Quoted passage:
--- START ---
In the studied material, for the majority of patients (83 from 94 – 88.3%) the main symptom of the cancer was an examined tumour in the breast. In the remaining 11.7% of the patients the neoplasm was diagnosed in a mammography examination. Differences between the studied and the previously published data exist due to the fact that the studied material comes from a period of 50 years, i.e. 1952–2002. Over this period diagnosis and treatment rules changed due to the development of medicine. This can be confirmed by the observations made of the patients suffering from mucinous breast cancer treated at the Oncology Centre in Krakow in the 1952–2010 period, presented in Table 4. The period 1952–2002 is the subject of the study. In more recent years, i.e. in the period 2003–2010, mucinous breast carcinoma was detected in mammography screenings (34% of patients).
Mucinous breast carcinoma is most often diagnosed in older patients, aged 55–60 and above [2–9, 16]. The characteristic feature of this type of cancer is that it can be diagnosed in relatively early stages of the disease. A stage T1–2 tumour is diagnosed in 93–97% of patients, whereas the lack of metastases to lymph nodes is observed in 62-88% of patients [4, 13, 14, 16–19].
In the studied material stage T1–2 was present in 74.7% of patients, whereas the lack of metastases to lymph nodes (pN0) was observed in 71.3% of patients. In case of the presence of metastases to lymph nodes 16% of patients suffered from metastases of 1–3 lymph nodes. According to data from the relevant literature, the presence of metastases in 1–3 lymph nodes is diagnosed in 10–11% of patients suffering from mucinous breast cancer [2, 19].
The results of multivariate analysis presented in the literature by Di Saverio et al. and Vo et al. indicate that particularly good prognosis in patients suffering from mucinous breast cancer is associated with the following independent factors: age, tumour size, status of lymph nodes and oestrogen receptor [2, 4, 14]. The significant influence of the status of the lymph nodes on the treatment outcome was indicated in a previous publication published by our institute, in which the results of a group of patients treated in the years 1952–1979 were presented. The cancer-free survival rate drops by two-thirds with recognition of the incidence of lymph node metastases (26.7% vs. 83.3%) [20].
--- END ---
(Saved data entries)
--- START ---
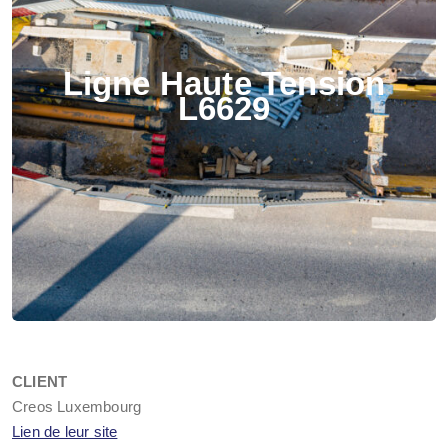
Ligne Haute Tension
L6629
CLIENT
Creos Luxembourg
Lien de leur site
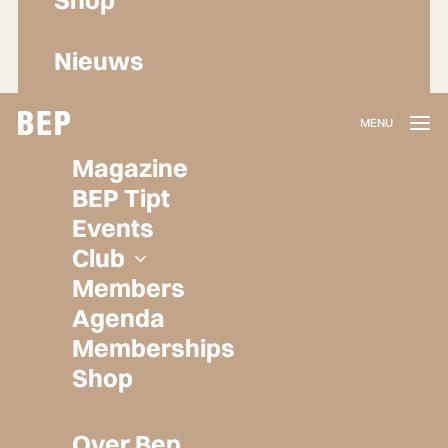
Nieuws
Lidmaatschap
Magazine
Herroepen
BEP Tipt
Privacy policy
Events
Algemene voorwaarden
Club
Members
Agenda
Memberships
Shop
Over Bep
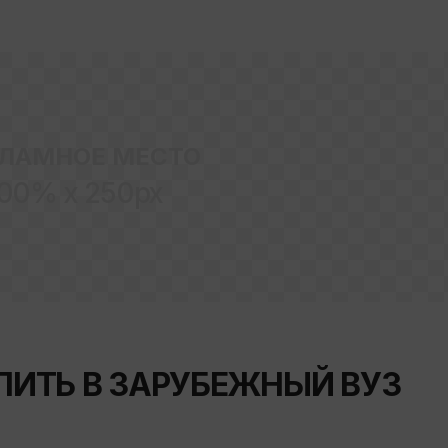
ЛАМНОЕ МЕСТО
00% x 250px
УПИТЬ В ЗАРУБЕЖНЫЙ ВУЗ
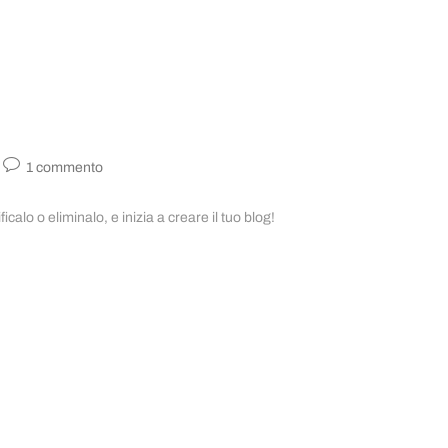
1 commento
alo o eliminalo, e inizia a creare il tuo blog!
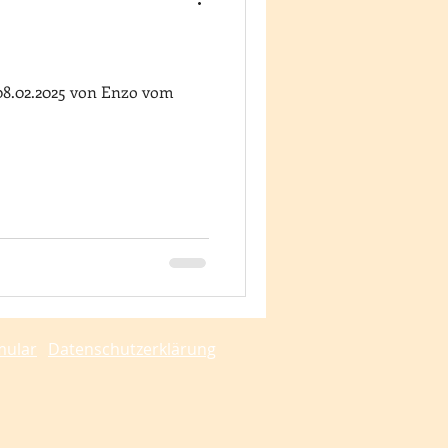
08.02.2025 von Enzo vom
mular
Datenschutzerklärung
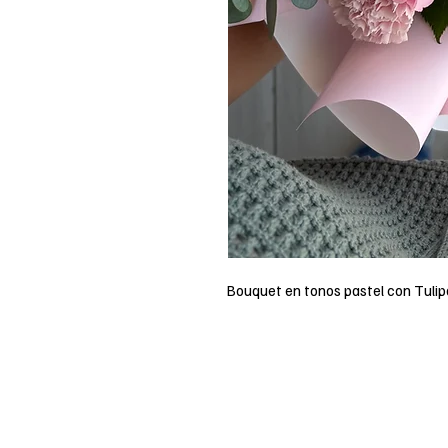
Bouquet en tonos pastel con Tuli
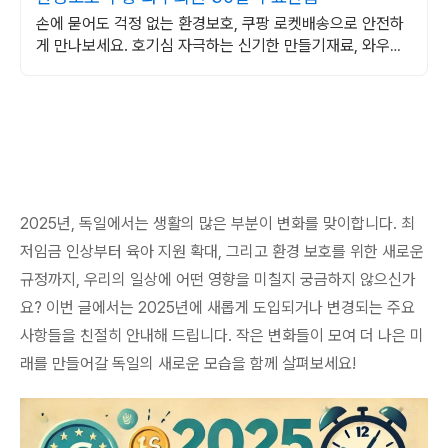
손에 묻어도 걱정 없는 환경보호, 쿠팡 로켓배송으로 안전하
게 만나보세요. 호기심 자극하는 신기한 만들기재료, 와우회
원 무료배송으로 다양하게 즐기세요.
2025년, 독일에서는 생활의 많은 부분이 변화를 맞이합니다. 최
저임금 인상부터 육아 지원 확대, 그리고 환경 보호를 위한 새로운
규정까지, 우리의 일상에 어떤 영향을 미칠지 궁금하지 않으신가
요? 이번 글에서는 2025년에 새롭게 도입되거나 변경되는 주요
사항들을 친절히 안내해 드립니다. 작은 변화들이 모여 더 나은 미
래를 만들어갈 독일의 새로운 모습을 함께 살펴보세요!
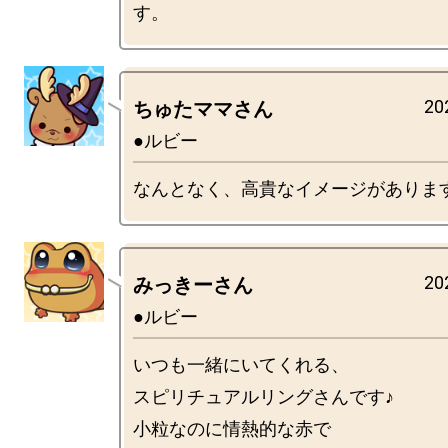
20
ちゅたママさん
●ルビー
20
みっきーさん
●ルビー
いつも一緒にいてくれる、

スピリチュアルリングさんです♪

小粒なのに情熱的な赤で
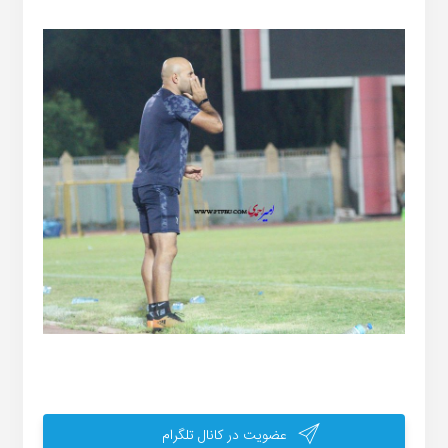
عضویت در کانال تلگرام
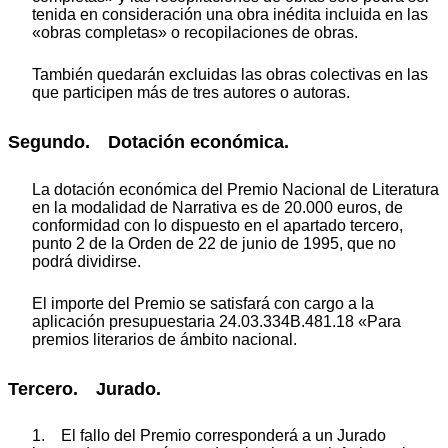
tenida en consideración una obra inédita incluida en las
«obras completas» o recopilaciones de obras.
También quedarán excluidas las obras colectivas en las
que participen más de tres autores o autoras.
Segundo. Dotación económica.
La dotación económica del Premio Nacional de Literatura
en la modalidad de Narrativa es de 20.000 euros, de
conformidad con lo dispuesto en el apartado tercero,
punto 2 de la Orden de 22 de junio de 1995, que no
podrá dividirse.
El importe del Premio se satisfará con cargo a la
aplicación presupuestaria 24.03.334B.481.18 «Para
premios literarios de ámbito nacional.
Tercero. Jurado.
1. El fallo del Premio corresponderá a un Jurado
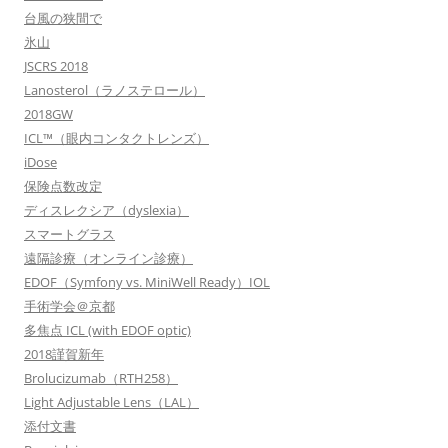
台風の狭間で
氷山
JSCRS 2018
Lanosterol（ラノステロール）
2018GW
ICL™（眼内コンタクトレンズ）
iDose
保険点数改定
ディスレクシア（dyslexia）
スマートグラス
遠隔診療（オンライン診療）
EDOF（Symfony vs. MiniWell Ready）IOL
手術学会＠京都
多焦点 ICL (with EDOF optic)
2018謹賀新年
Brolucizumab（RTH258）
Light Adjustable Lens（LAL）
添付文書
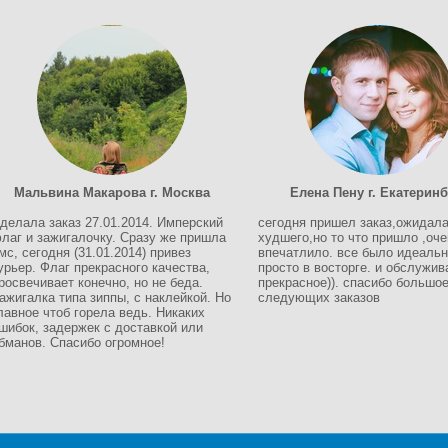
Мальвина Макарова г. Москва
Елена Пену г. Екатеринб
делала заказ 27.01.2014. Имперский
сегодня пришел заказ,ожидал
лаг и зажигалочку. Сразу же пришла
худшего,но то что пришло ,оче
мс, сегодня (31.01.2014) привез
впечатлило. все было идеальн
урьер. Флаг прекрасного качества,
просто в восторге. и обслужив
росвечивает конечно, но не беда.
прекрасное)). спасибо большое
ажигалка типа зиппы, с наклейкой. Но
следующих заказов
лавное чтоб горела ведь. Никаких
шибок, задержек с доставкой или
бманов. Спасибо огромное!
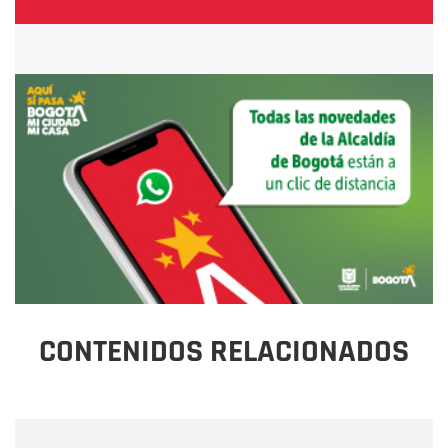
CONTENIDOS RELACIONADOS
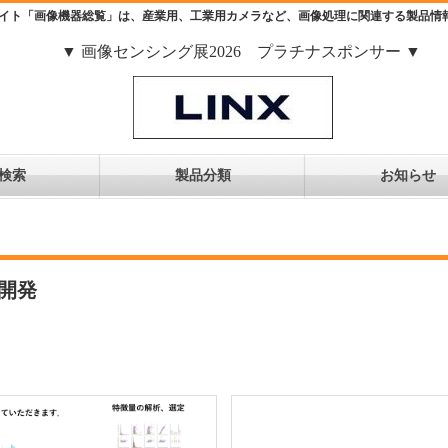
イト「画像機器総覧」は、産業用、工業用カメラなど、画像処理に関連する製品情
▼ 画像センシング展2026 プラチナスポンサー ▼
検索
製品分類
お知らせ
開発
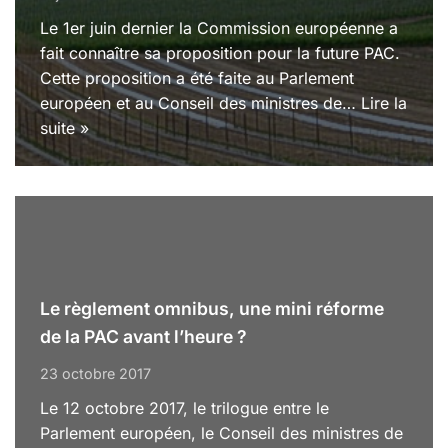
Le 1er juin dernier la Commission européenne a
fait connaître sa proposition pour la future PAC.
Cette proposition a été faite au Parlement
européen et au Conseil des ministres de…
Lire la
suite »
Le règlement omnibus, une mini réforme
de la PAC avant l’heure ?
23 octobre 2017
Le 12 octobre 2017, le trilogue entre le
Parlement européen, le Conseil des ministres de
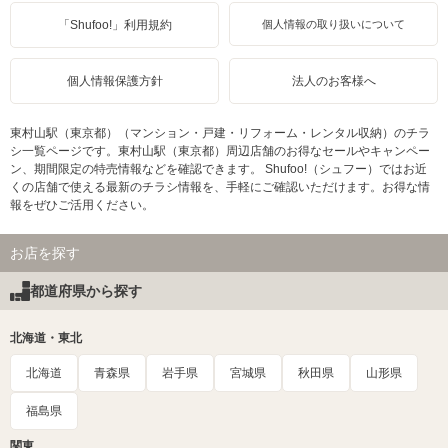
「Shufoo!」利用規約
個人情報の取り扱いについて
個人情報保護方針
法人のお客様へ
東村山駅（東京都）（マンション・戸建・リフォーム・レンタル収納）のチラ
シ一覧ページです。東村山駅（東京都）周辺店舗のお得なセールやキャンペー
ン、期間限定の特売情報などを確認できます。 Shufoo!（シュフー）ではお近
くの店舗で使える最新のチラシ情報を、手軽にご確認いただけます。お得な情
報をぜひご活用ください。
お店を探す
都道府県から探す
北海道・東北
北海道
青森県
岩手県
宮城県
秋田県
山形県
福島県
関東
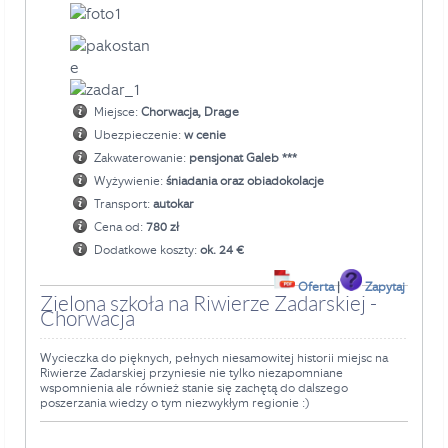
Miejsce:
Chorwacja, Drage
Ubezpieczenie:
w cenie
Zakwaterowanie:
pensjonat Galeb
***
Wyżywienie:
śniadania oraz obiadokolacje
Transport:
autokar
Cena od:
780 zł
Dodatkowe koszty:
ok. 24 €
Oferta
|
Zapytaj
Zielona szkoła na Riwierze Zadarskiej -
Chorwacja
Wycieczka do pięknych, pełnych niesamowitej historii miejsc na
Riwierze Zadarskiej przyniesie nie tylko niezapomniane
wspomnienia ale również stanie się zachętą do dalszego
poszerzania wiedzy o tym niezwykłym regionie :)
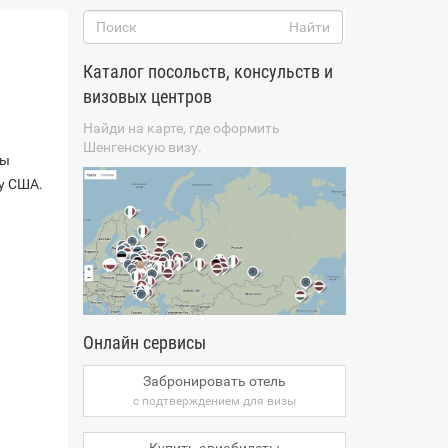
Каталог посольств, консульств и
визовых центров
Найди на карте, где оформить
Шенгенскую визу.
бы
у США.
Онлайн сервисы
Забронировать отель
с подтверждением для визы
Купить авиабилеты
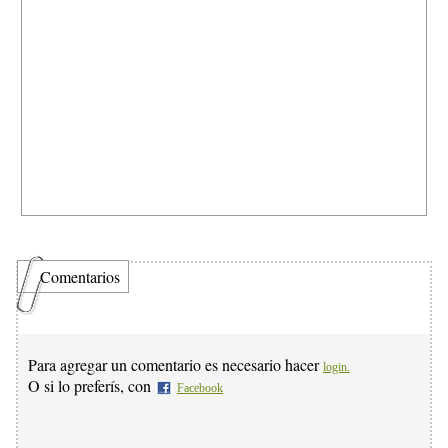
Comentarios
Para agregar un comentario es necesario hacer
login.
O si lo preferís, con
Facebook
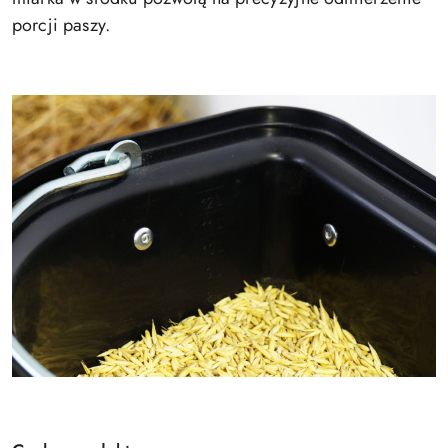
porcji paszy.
--- END ---
Tasks to perform:
1) Transcribe the passage on mucinous breast cancer, starting at "Mucinous breast carcinoma is" and ending at "13, 14, 16–19].".
2) Go on with the passage on mucinous breast cancer from the point where it stops.

Answers to this exercise:
1)
Mucinous breast carcinoma is most often diagnosed in older patients, aged 55–60 and above [2–9, 16]. The characteristic feature of this type of cancer is that it can be diagnosed in relatively early stages of the disease. A stage T1–2 tumour is diagnosed in 93–97% of patients, whereas the lack of metastases to lymph nodes is observed in 62-88% of patients [4, 13, 14, 16–19].

2)
Diab et al. observed convergence between the size of the primary tumour and the status of lymph nodes in a group of 111 patients with mucinous breast cancer. In the case of tumours below 2 cm in size, in 90% of the patients metastases to lymph nodes were not indicated. Increase in tumour size corresponds with a decrease in the percentage of negative lymph nodes, to the extent that in the case of tumours over 5 cm in size it equals 56% [2]. As a result, the number of performed lymphadenectomies and the application of systemic treatment in early mucinous cancer deteriorates. The primary method of treatment in patients suffering from the studied diagnosis is surgical treatment with post-operative adjuvant treatment: radiotherapy, chemotherapy, endocrine therapy.
In the presented material 90 out of 94 patients (95.7%) were treated with a mastectomy (Patey’s method in 60 patients, Halsted’s method in 30 patients). In the remaining 4 patients (4.3%) breast-conserving treatment was introduced.
According to the data from the literature breast-conserving treatment is employed in over 60% of patients suffering from mucinous breast cancer [13, 18]. The difference with the studied material, in which this procedure involved only 4.5% of patients, could reflect the period of the study, i.e. 1952–2002. Over this period both the methods and the spectra of treatment, along with the indications, changed. This conclusion was indicated in a prior publication of the Oncology Centre, in which a mastectomy had been performed in all patients [20]. In contrast, Table 4 presents a significant increase in the employment of breast-conserving treatment in patients with mucinous breast carcinoma during the years 2003–2010, which was 35.8%.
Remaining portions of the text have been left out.